Reproduce each of the following lines exactly as it appears, but leave the pictures out of your answer.

(Dataset entries)
== Segment start ==
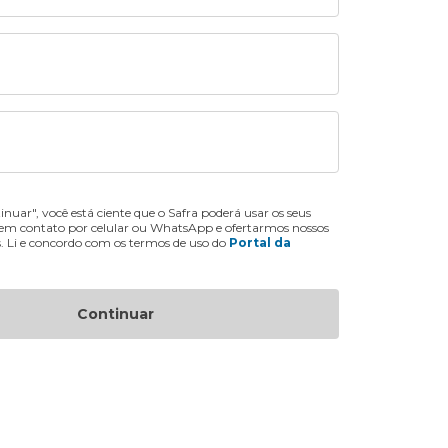
inuar", você está ciente que o Safra poderá usar os seus
 em contato por celular ou WhatsApp e ofertarmos nossos
s. Li e concordo com os termos de uso do
Portal da
Continuar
== Segment end ==
▸ **TASK OUTPUT**:
inuar", você está ciente que o Safra poderá usar os seus
 em contato por celular ou WhatsApp e ofertarmos nossos
s. Li e concordo com os termos de uso do
Portal da
Continuar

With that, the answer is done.